Summary: Every had your position, your authority, your intelligence, or your worth challenged? How did you handle it? Did you see it as a “teachable moment”? Or was your reaction a bit more carnal than that?

Jesus Brings the Truth to Light—Part 1

Matthew 21:23-27

Every had your position, your authority, your intelligence, or your worth challenged? How did you handle it? Did you see it as a “teachable moment”? Or was your reaction a bit more carnal than that?

Let me be the first to confess that sometimes there is something in me that rises up in anger and, at first flush, wants to just let the challenger have it! Many times, my first instinct is not to look beyond their words and try to discover what is really going on in their hearts so that I can minister to them with the Word of God.

Oh, no! Oftentimes my pride is the first thing that is triggered by a challenge to my knowledge or my position. I get myself all twisted up like the chief priests and the scribes, and I demand to know, “By what authority…?” In other words, “Who do you think you are?”

Anybody else? Anybody else here get like that, or am I the only one? Now, we all know that that is wrong. We all know that when we are too full of ourselves, people can’t see Jesus in us. God and I are working on that. How about you?

The beginning of this interchange between the religious rulers and Jesus takes place within the temple precincts while Jesus is teaching.

Yesterday, He drove out the moneychangers and upset the whole process of graft that the priests were engaged in. But here He is, right back there as if nothing had happened. Pretty bold, wouldn’t you say?

Within Judaism, Jesus had no rabbinical standing, no priestly lineage, no formal education, and actually no real right to be teaching or doing anything else of that nature in the temple. For the chief priests and the scribes to demand to know, “By what authority,” was a perfectly normal question to come from them, really.

What was Jesus even doing there, anyway? Did Jesus know that the religious leaders—who had the power to have Him stoned to death at the very least—would do nothing to Him at this point? Probably, but I don’t think that was what motivated Jesus to return and to teach.

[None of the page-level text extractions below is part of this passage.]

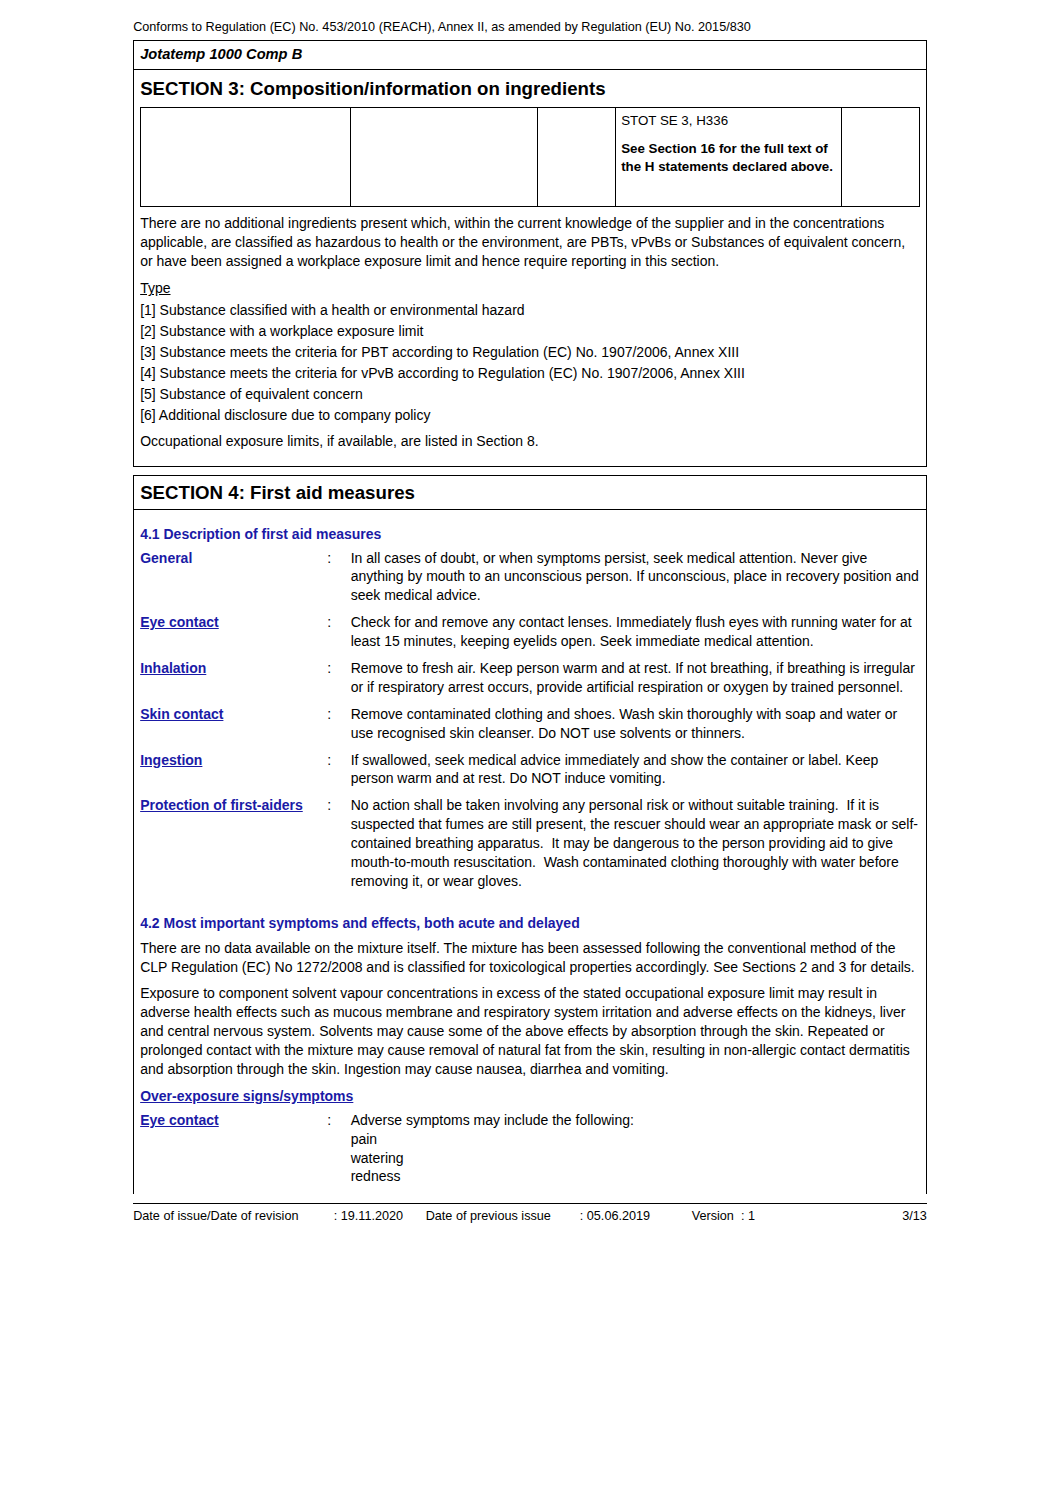Conforms to Regulation (EC) No. 453/2010 (REACH), Annex II, as amended by Regulation (EU) No. 2015/830
Jotatemp 1000 Comp B
SECTION 3: Composition/information on ingredients
| | | | STOT SE 3, H336 See Section 16 for the full text of the H statements declared above. | |
There are no additional ingredients present which, within the current knowledge of the supplier and in the concentrations applicable, are classified as hazardous to health or the environment, are PBTs, vPvBs or Substances of equivalent concern, or have been assigned a workplace exposure limit and hence require reporting in this section.
Type
[1] Substance classified with a health or environmental hazard
[2] Substance with a workplace exposure limit
[3] Substance meets the criteria for PBT according to Regulation (EC) No. 1907/2006, Annex XIII
[4] Substance meets the criteria for vPvB according to Regulation (EC) No. 1907/2006, Annex XIII
[5] Substance of equivalent concern
[6] Additional disclosure due to company policy
Occupational exposure limits, if available, are listed in Section 8.
SECTION 4: First aid measures
4.1 Description of first aid measures
| General | : | In all cases of doubt, or when symptoms persist, seek medical attention. Never give anything by mouth to an unconscious person. If unconscious, place in recovery position and seek medical advice. |
| Eye contact | : | Check for and remove any contact lenses. Immediately flush eyes with running water for at least 15 minutes, keeping eyelids open. Seek immediate medical attention. |
| Inhalation | : | Remove to fresh air. Keep person warm and at rest. If not breathing, if breathing is irregular or if respiratory arrest occurs, provide artificial respiration or oxygen by trained personnel. |
| Skin contact | : | Remove contaminated clothing and shoes. Wash skin thoroughly with soap and water or use recognised skin cleanser. Do NOT use solvents or thinners. |
| Ingestion | : | If swallowed, seek medical advice immediately and show the container or label. Keep person warm and at rest. Do NOT induce vomiting. |
| Protection of first-aiders | : | No action shall be taken involving any personal risk or without suitable training. If it is suspected that fumes are still present, the rescuer should wear an appropriate mask or self-contained breathing apparatus. It may be dangerous to the person providing aid to give mouth-to-mouth resuscitation. Wash contaminated clothing thoroughly with water before removing it, or wear gloves. |
4.2 Most important symptoms and effects, both acute and delayed
There are no data available on the mixture itself. The mixture has been assessed following the conventional method of the CLP Regulation (EC) No 1272/2008 and is classified for toxicological properties accordingly. See Sections 2 and 3 for details.
Exposure to component solvent vapour concentrations in excess of the stated occupational exposure limit may result in adverse health effects such as mucous membrane and respiratory system irritation and adverse effects on the kidneys, liver and central nervous system. Solvents may cause some of the above effects by absorption through the skin. Repeated or prolonged contact with the mixture may cause removal of natural fat from the skin, resulting in non-allergic contact dermatitis and absorption through the skin. Ingestion may cause nausea, diarrhea and vomiting.
Over-exposure signs/symptoms
| Eye contact | : | Adverse symptoms may include the following: pain watering redness |
| Date of issue/Date of revision : 19.11.2020 Date of previous issue : 05.06.2019 Version : 1 3/13 |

No, you see, this really is the heart of Jesus on full display for us. For as long as He has breath in Him, He is going to be about doing the will of His Father. He is going to be about the business of teaching people about the true nature and character of God, about God’s true kingdom and what it takes to be a part of that kingdom. And He is going to minister to the needs of those He encounters, even when the circumstances are not “ideal”.

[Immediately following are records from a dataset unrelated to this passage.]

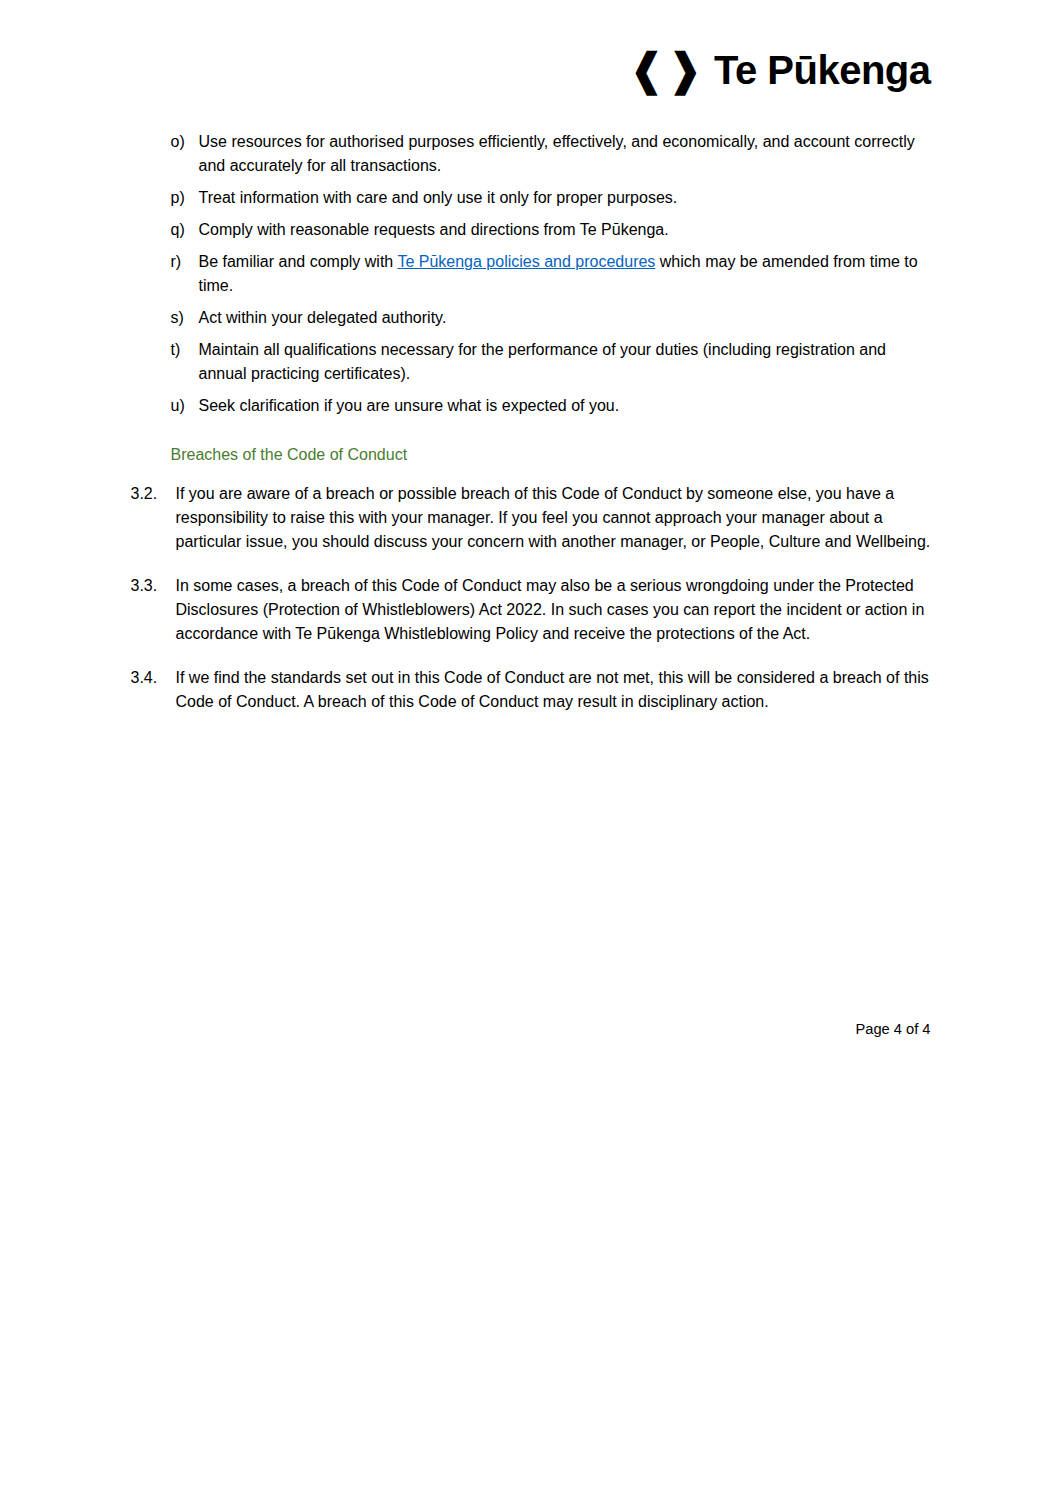❰❱ Te Pūkenga
o) Use resources for authorised purposes efficiently, effectively, and economically, and account correctly and accurately for all transactions.
p) Treat information with care and only use it only for proper purposes.
q) Comply with reasonable requests and directions from Te Pūkenga.
r) Be familiar and comply with Te Pūkenga policies and procedures which may be amended from time to time.
s) Act within your delegated authority.
t) Maintain all qualifications necessary for the performance of your duties (including registration and annual practicing certificates).
u) Seek clarification if you are unsure what is expected of you.
Breaches of the Code of Conduct
3.2. If you are aware of a breach or possible breach of this Code of Conduct by someone else, you have a responsibility to raise this with your manager. If you feel you cannot approach your manager about a particular issue, you should discuss your concern with another manager, or People, Culture and Wellbeing.
3.3. In some cases, a breach of this Code of Conduct may also be a serious wrongdoing under the Protected Disclosures (Protection of Whistleblowers) Act 2022. In such cases you can report the incident or action in accordance with Te Pūkenga Whistleblowing Policy and receive the protections of the Act.
3.4. If we find the standards set out in this Code of Conduct are not met, this will be considered a breach of this Code of Conduct. A breach of this Code of Conduct may result in disciplinary action.
Page 4 of 4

That includes these religious leaders, these self-righteous monitors of ritual and ceremony. Each of them needed to know the truth about the kingdom of God just as much as the next person—perhaps even more. Jesus uses every encounter with them as a “teachable moment”, if you will, all the way to the cross. More on that another time.

For now, let’s look at this interchange a bit more closely and see what treasures Matthew has preserved for us.

This whole interchange between the rulers and Jesus is critical at this juncture. It not only draws very clear lines about where everyone stands in this very important drama, it also makes very clear what does and does not qualify a person to truly be part of the kingdom of God. And there is no more important truth than that to know.

The “chief priests and scribes” made up a large portion of the Sanhedrin, the Counsel of Seventy, the final authority on all things Jewish. No longer is Jesus being challenged on the finer points of the Law, now things are getting down into the nitty-gritty of who Jesus really is and what kind of authority He really has. They knew what authority they had—and He wasn’t one of them.

When they ask, “By what authority do you do these things and who gave it to you,” they already have an answer in their minds—none and no one. From their point of view, Jesus has no authority. He had not attended any of the recognized rabbinical schools, nor had He received any official license or ordaining from the priests of the temple. He was not of the tribe of Levi, so He definitely wasn’t part of the priestly lineage.

The only other possible alternative in their minds—that He was a true prophet—had already been tested and He had failed the test as far as they were concerned. His refusal to obey the minutiae of their additions to the Law had disqualified Him from that possibility in their minds and hearts long before.